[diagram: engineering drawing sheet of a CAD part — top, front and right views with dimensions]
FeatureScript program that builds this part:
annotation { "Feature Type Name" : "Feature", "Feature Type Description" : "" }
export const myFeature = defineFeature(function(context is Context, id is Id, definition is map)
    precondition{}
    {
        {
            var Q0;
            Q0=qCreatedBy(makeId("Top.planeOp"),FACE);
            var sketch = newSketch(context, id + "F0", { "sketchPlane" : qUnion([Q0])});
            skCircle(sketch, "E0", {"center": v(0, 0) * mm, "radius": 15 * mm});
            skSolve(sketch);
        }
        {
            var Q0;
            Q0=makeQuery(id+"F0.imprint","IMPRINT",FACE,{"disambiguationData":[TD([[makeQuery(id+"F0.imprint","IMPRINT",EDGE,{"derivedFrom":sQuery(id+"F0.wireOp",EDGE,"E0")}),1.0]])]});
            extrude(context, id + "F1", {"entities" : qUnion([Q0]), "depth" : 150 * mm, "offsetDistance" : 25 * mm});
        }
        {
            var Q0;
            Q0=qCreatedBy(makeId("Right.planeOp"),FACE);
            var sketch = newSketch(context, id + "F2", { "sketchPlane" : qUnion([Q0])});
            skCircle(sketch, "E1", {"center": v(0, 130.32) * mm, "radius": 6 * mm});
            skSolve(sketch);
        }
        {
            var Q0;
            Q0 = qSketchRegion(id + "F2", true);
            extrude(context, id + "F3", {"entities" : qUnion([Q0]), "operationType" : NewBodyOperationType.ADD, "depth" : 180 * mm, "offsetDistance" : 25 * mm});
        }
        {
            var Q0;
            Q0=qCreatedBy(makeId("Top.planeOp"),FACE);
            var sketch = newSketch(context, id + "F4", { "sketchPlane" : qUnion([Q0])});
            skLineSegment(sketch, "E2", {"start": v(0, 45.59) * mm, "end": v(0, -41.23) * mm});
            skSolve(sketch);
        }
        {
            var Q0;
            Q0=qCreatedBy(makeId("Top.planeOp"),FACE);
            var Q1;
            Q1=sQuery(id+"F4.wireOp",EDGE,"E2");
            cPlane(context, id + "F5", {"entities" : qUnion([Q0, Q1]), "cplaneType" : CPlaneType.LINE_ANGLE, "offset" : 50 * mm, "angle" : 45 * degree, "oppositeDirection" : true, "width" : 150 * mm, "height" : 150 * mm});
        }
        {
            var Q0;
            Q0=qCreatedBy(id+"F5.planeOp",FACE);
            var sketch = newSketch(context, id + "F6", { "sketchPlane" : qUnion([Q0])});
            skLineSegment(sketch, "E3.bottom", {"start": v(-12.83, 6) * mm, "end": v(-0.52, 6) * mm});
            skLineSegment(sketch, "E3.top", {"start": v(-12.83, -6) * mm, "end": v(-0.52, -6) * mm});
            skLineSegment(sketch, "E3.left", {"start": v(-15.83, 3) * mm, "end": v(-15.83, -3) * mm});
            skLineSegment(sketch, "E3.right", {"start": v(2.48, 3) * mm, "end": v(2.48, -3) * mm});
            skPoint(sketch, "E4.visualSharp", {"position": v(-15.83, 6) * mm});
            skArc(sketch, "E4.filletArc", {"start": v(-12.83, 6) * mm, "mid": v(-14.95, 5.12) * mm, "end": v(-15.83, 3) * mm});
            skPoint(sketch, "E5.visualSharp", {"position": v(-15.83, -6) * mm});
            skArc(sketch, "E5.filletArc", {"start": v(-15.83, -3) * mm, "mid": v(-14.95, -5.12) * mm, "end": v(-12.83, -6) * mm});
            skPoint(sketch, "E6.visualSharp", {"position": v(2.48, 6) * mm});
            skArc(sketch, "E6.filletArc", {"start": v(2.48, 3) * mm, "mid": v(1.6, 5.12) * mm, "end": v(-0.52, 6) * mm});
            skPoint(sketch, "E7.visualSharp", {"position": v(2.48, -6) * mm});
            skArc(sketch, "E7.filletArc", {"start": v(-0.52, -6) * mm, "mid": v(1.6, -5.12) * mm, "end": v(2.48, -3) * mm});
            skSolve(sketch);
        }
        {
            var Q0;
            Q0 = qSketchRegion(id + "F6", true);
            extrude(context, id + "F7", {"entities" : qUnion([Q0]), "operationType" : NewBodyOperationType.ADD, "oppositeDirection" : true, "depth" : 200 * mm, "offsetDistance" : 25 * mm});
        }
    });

■ ■ ■ ■ ■

### Exercise requirements
Collect every line of the data above that contains the string "skCircle". Matching is case-sensitive.

### The output
            skCircle(sketch, "E0", {"center": v(0, 0) * mm, "radius": 15 * mm});
            skCircle(sketch, "E1", {"center": v(0, 130.32) * mm, "radius": 6 * mm});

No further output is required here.